#### [ABOUT THIS TASK]
Transcribe the lines below verbatim, starting at the line that contains "2021 – Von der Quelle bis zur Mündung –" and ending after the line that contains "Döbeln (03.07.-05.07.2017)".

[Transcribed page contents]

**********

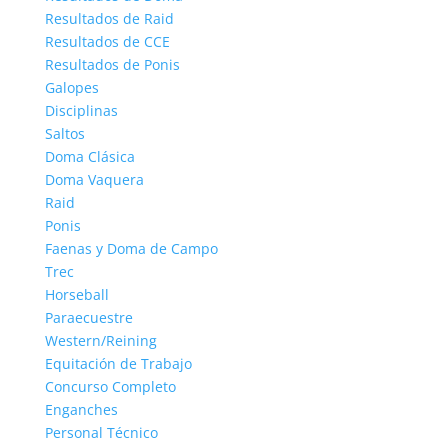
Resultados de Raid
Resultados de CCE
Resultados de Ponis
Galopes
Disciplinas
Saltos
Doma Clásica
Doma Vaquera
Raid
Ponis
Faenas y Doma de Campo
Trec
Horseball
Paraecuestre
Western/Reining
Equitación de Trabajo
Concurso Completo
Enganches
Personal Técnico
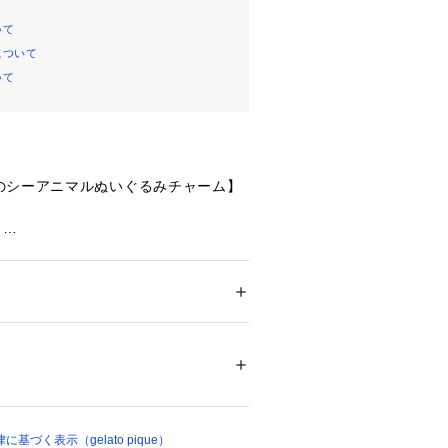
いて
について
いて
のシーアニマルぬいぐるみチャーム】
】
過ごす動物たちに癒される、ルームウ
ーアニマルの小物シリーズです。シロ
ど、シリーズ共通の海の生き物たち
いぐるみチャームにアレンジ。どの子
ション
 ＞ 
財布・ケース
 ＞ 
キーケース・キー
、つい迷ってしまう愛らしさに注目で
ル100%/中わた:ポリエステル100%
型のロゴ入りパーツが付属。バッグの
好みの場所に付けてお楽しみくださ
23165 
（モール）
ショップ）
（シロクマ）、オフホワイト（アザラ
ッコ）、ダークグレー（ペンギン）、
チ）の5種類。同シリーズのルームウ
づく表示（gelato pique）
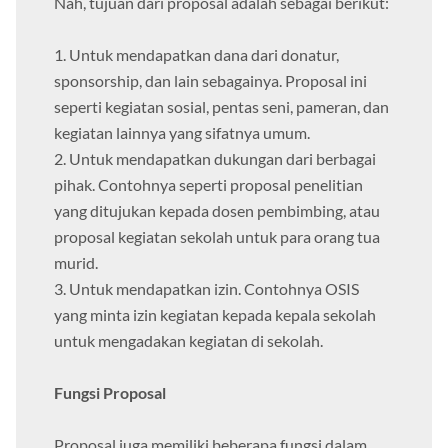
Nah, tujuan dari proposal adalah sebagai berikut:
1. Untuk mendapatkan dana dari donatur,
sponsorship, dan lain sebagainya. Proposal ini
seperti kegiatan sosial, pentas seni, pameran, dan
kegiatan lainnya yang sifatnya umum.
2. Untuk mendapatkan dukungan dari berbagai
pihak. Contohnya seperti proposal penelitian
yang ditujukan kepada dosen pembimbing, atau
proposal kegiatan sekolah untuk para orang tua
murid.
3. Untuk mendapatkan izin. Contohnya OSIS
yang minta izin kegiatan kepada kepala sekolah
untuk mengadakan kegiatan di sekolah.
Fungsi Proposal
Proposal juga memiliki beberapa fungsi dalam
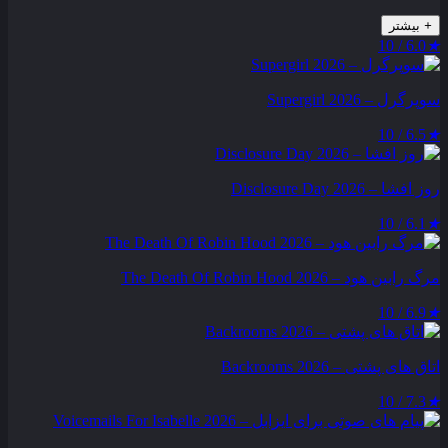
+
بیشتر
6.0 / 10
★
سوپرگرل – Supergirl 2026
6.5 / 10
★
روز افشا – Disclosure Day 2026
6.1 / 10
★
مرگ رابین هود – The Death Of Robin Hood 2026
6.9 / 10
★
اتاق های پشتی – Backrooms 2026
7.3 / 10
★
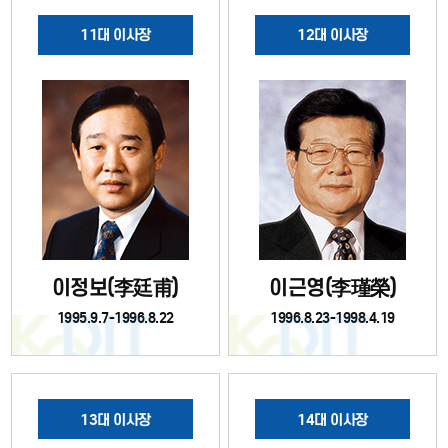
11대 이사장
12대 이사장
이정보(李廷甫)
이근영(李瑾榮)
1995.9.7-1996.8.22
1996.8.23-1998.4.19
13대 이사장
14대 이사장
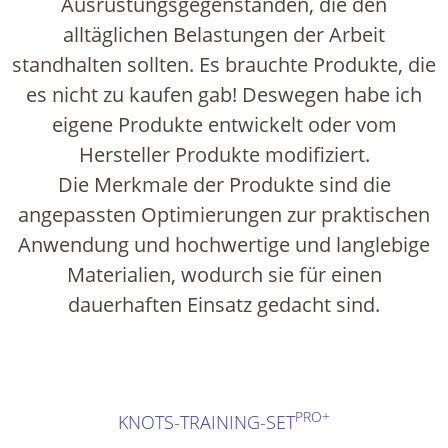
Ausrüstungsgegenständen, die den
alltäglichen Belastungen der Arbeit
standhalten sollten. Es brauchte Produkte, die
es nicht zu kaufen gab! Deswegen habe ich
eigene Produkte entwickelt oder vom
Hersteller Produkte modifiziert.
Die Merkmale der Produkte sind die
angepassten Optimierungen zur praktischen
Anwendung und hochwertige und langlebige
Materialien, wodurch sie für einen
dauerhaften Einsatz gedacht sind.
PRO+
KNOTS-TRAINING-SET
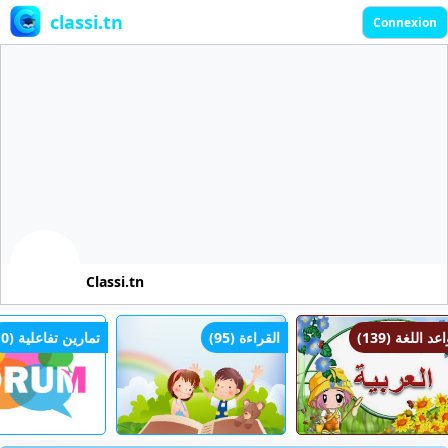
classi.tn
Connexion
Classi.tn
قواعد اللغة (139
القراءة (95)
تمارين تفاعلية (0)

**********

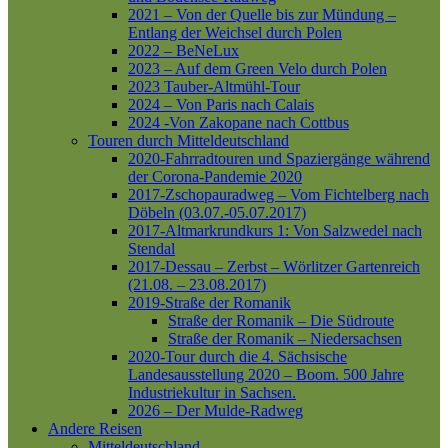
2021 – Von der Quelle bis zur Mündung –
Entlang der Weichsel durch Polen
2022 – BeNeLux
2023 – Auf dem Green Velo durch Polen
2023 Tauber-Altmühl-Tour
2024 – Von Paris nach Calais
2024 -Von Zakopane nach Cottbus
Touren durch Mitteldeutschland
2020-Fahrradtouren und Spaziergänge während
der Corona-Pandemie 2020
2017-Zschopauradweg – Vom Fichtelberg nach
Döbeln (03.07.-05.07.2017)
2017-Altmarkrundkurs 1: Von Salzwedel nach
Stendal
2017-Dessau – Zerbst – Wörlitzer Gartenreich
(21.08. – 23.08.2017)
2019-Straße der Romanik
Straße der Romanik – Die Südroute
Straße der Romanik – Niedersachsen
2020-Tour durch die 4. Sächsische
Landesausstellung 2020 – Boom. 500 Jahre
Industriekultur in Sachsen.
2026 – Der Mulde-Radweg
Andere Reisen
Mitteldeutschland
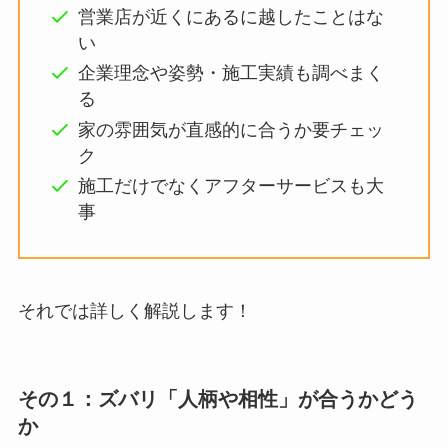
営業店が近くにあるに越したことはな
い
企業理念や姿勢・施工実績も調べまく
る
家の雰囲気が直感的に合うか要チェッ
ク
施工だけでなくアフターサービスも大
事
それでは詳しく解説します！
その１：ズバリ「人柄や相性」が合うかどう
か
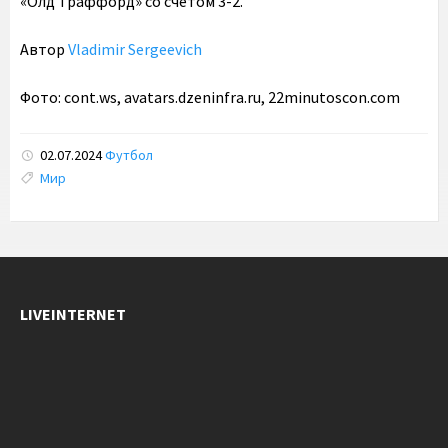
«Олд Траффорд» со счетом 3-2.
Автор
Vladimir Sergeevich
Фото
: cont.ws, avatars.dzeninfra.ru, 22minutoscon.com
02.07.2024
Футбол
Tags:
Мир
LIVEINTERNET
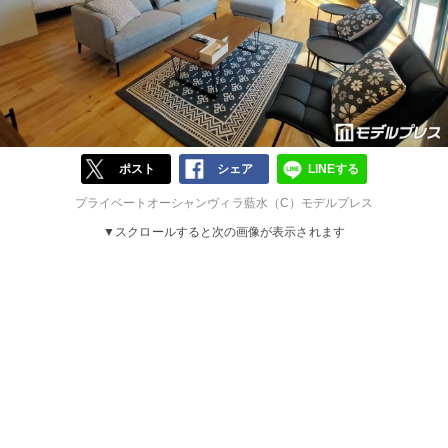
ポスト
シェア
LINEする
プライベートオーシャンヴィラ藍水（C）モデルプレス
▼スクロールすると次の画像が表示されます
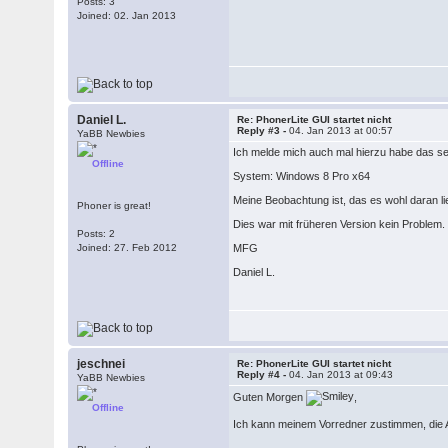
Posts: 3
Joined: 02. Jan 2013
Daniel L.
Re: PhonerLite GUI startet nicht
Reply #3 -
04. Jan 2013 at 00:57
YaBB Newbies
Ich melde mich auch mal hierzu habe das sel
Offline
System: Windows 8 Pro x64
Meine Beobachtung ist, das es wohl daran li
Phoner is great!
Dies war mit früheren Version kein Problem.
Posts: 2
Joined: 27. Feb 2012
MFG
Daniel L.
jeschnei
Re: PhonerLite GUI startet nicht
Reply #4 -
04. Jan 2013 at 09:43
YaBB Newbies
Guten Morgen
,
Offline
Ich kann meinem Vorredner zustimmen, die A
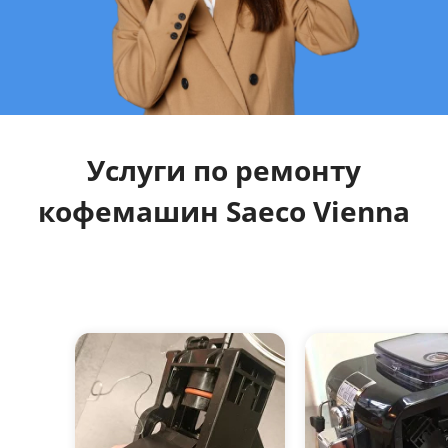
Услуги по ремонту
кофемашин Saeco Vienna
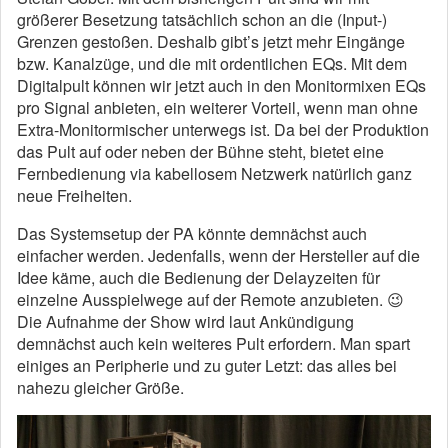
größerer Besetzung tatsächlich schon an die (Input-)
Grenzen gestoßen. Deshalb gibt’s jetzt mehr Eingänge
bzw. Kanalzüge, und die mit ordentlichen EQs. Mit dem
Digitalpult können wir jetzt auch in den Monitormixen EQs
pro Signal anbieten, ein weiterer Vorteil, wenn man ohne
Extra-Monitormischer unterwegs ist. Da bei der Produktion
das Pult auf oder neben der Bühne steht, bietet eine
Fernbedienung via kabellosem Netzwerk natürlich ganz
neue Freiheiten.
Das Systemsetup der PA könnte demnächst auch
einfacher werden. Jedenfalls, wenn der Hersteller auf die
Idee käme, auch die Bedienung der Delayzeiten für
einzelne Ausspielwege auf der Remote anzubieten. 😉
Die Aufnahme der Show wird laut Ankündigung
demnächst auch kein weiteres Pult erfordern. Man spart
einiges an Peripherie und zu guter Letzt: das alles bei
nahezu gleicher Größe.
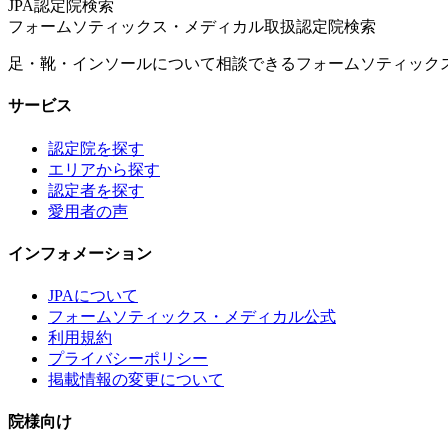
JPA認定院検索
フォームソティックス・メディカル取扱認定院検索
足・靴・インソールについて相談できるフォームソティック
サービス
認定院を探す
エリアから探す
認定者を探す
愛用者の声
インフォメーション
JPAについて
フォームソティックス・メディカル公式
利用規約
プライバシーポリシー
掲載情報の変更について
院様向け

**********

#### [COMPLETED TASK]
2021 – Von der Quelle bis zur Mündung –
Entlang der Weichsel durch Polen
2022 – BeNeLux
2023 – Auf dem Green Velo durch Polen
2023 Tauber-Altmühl-Tour
2024 – Von Paris nach Calais
2024 -Von Zakopane nach Cottbus
Touren durch Mitteldeutschland
2020-Fahrradtouren und Spaziergänge während
der Corona-Pandemie 2020
2017-Zschopauradweg – Vom Fichtelberg nach
Döbeln (03.07.-05.07.2017)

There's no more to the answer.